9[7[5[3[1,2],4],6],8]

Now you can make preorder listing using this tree.

Assuming nodes in the tree have a field that identify themselves as internal or leaf, we can make a unique tree out of a postorder listing for this kind of trees with this algorithm:

1. Sweep from the beginning of the postorder list and find the first internal node. This node will have exactly two leaf children which precede this node in postorder listing.
2. In your tree structure add that internal node and make two preceding nodes in the listing its children.
3. Remove those two children from listing and make that internal node a leaf.
4. Go to step 1 and repeat until listing becomes empty.

Answer 2

Consider the recursive structure of a preorder traversal:

T(r) = [r, T(r->left), T(r->right)]
where T(r) is the preorder traversal of tree rooted at node r

Then we know that the root of a tree described by T(r) is always the first node in the traversal.

Knowing this, and knowing that a root is always higher in a tree than its subtrees, think about how you would use this information to rebuild the tree. Think recursively.

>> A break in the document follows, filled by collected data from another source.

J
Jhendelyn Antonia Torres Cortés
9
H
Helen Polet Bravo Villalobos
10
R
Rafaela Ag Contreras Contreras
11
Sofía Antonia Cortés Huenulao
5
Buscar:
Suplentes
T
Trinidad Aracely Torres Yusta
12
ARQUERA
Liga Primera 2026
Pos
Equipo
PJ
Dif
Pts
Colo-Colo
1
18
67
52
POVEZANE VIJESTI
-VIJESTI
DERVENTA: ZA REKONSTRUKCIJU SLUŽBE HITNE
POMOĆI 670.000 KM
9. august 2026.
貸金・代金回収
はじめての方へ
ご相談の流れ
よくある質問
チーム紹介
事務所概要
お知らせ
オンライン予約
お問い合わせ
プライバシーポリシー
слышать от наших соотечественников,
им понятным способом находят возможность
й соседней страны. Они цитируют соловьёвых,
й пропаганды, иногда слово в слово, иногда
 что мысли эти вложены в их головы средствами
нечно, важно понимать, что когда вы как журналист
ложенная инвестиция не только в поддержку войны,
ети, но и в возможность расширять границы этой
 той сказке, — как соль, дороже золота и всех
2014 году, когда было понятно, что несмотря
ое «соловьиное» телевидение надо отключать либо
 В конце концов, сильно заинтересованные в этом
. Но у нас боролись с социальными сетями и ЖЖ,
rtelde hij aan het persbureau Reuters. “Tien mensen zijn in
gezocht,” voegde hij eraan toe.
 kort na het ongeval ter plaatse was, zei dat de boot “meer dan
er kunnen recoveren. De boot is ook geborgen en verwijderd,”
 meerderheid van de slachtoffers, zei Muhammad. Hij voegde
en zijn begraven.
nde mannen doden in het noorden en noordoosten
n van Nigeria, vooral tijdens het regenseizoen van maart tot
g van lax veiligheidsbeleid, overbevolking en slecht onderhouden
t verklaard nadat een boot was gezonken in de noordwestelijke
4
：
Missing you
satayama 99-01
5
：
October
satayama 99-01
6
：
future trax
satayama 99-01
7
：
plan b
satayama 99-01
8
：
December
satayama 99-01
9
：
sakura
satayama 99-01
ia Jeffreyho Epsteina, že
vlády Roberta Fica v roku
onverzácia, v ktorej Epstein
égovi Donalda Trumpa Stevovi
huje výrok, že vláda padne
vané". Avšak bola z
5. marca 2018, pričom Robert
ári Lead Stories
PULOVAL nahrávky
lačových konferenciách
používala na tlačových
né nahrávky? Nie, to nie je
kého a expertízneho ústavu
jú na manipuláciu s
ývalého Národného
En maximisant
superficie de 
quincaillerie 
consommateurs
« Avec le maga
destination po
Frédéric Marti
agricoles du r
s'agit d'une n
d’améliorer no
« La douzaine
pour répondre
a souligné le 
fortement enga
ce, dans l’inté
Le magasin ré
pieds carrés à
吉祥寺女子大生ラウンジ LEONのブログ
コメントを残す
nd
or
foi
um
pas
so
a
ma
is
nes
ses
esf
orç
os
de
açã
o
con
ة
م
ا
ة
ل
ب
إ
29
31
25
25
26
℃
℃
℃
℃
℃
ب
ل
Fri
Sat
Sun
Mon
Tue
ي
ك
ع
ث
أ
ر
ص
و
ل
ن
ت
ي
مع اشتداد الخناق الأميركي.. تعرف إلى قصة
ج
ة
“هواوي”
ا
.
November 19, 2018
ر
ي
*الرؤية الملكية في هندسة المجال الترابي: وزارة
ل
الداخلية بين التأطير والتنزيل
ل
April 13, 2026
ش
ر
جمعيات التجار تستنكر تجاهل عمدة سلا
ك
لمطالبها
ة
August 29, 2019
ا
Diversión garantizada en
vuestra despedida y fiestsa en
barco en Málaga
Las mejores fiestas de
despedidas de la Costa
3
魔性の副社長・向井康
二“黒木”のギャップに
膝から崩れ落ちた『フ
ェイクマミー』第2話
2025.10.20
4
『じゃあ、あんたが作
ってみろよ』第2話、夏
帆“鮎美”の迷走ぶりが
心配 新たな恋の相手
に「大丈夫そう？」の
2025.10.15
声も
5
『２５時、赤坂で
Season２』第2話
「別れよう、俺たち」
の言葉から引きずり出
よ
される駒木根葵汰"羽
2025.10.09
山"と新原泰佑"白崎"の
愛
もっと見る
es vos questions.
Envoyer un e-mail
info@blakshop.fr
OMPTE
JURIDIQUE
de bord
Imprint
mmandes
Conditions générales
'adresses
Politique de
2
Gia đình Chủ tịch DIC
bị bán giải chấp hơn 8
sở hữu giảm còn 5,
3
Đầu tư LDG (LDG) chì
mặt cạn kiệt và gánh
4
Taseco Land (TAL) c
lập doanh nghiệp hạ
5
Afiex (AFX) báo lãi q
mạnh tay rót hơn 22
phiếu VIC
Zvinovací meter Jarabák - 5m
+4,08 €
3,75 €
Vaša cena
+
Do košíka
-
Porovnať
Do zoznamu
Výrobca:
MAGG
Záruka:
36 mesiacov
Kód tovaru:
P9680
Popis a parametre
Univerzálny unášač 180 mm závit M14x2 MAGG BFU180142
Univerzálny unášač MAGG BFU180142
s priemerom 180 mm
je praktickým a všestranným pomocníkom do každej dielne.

Caveat: this can only be done if this is a binary search tree, which constrains nodes such that left-child < root < right-child. In general, trees cannot be reconstructed from a single traversal. See this excellent resource for a more detailed explanation.

Ambiguity still exists regardless of the rule about 0 or 2 children:

    4
   / \
  2   5
 / \ / \
 1 3 6 7

    4
   / \
  2   7
 / \
1   3
   / \
  5   6

Both have the preorder traversal [4 2 1 3 5 6 7]